Segment Start: DATASET

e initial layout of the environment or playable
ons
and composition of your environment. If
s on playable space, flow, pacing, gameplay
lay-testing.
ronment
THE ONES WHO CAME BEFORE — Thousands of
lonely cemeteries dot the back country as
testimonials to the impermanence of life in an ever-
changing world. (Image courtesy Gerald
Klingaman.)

Segment End: DATASET
Segment Start: DATASET

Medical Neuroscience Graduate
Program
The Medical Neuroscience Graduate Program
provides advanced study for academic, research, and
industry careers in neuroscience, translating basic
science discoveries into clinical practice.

Segment End: DATASET

--- BRIEF ---
Retype only the stretch of lines above starting at the one with "and composition of your environment. If" and stopping at the one with "Klingaman.)", exactly as written, with both kept.

--- TASK RESPONSE ---
and composition of your environment. If
s on playable space, flow, pacing, gameplay
lay-testing.
ronment
THE ONES WHO CAME BEFORE — Thousands of
lonely cemeteries dot the back country as
testimonials to the impermanence of life in an ever-
changing world. (Image courtesy Gerald
Klingaman.)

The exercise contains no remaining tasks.